The highs and lows of parenting and real estate.

Why I Run Relays

I’ve done four of these relay-type races now (3 Ragnar Del Sols and a Hood-to-Coast) and without fail there’s been a point in each of them where I ask myself: Self, why? Why?? WHY IN GOD’S NAME DO YOU DO THIS TO ME?”

It’s usually between 1 and 4a.m., after I’ve stopped drinking fluids because the horror of peeing in a dark porta-potty (or ‘honeybucket’, as they’re called in Portland) is too much for me to bear and I’d rather die of dehydration than from my bladder bursting. It’s when I’ve been trying to sleep sitting up for an hour or so, but have only succeed in self-inflicting scoliosis and encouraging my knees to harden into permanent right angles. It’s when, if I’m in van 1, it’s just about time for me to struggle into my third sports bra of the last 24 hours (if I’m in van 2, it’s only my second, which is almost even more disheartening) and stick my feet back into my shoes that haven’t even dried out from the last time I’ve worn them.  It’s when I’ve eaten little besides runner muchies, I’m sleep deprived, terrified of what I might encounter in the pitch black, and worst of all (yes, WORST OF ALL), I have to leave the warm confines of the (stinking, but warm!) van, only to immediately begin shivering and then run between 4 and 8 miles. In the dark. The cold, cold, murdery dark.

This last relay (Hood-to-Coast, the original relay upon which all other relay models are based, in its 33rd year of existence) that moment came in the wee hours of the morning  while we were sitting in a dead-stop, turned-off engine traffic jam just outside of some godforsaken Oregon town named Mist. Mist, was, appropriately enough, covered in terrifying, Stephen King-ish, killer-creature-obscuring mist, and completely devoid of cell service. So this time, not only was I exhausted, sore, starving and freezing, I was also pretty sure we were inching toward the apocalypse, and I couldn’t even tweet about it.

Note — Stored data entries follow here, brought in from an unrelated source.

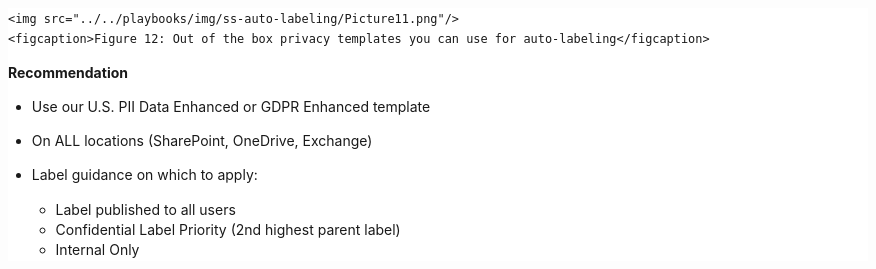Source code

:     <img src="../../playbooks/img/ss-auto-labeling/Picture11.png"/> 
    <figcaption>Figure 12: Out of the box privacy templates you can use for auto-labeling</figcaption>
</figure>

**Recommendation**

* Use our U.S. PII Data Enhanced or GDPR Enhanced template

* On ALL locations (SharePoint, OneDrive, Exchange)

* Label guidance on which to apply:
    - Label published to all users
    - Confidential Label Priority (2nd highest parent label)
    - Internal Only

I know what you’re thinking. You’re thinking if I had 2 braincells to rub together I’d quit putting myself in that situation. You’re thinking I knew good and well what I was getting into and I should stop my bitching. You’re thinking what this chick says at 3:19:

And you’re not wrong. It’s kind of insane. But it’s also the only type of race I’ve had any interest in repeating. I’ve run one half-marathon, one color run, one obstacle-coursey (try not to die) thing, but four relays! Why do I keep coming back to this torturous mistress? Am I just a masochist at heart?

I’ve been mulling the whole thing and I think I’ve actually figured out what the great draw of these are for me. No, it’s not the free hand sanitizer you get with every visit to the porta-potty.

The reason relay races are so great isn’t despite of the misery they involve, but rather, because of the misery. Not just the misery part, of course, but the misery in direct juxtaposition with the joy they also involve. Which, really, if you think about it, is what’s enjoyable about running, itself. It’s awful, with the sweating and the joint pain and the chaffing, but then, for a minute, sometimes only after you’re finished, your body is humming, you feel amazing, and it makes it all worth it, right?

The same is true of a relay race. In 36 or so hours, it encompasses both the lowest lows and the highest highs. Sure, you wake up after 45 minutes of “sleep” in a moving vehicle with something crusted on your face and you don’t know if it’s salt crystals from dried sweat, drool, or Nutella with pretzel dust from your midnight snack. But you also lay in the sunny grass at a rest stop and listen to someone you didn’t even know 24 hours before tell the filthiest, most hilarious joke you’ve ever heard.

It’s that the horribleness actually makes you appreciate everything wonderful so much more. A dirty, unisex, gas station bathroom is magically transformed into a beautiful thing, merely because you have the luxury of washing your hands and it’s not a porta-potty. Miller Light out of a can on the side of a road is better than champagne, simply because it means you’re done running.

In 36 hours you hate everything and everyone, but then you love everything and everyone. You experience the full spectrum of human emotions, sometimes all at once, even, during one horrible, beautiful, hilly, terrifying leg of the run.

I guess I run relays because they make me feel things. Which I sort of like.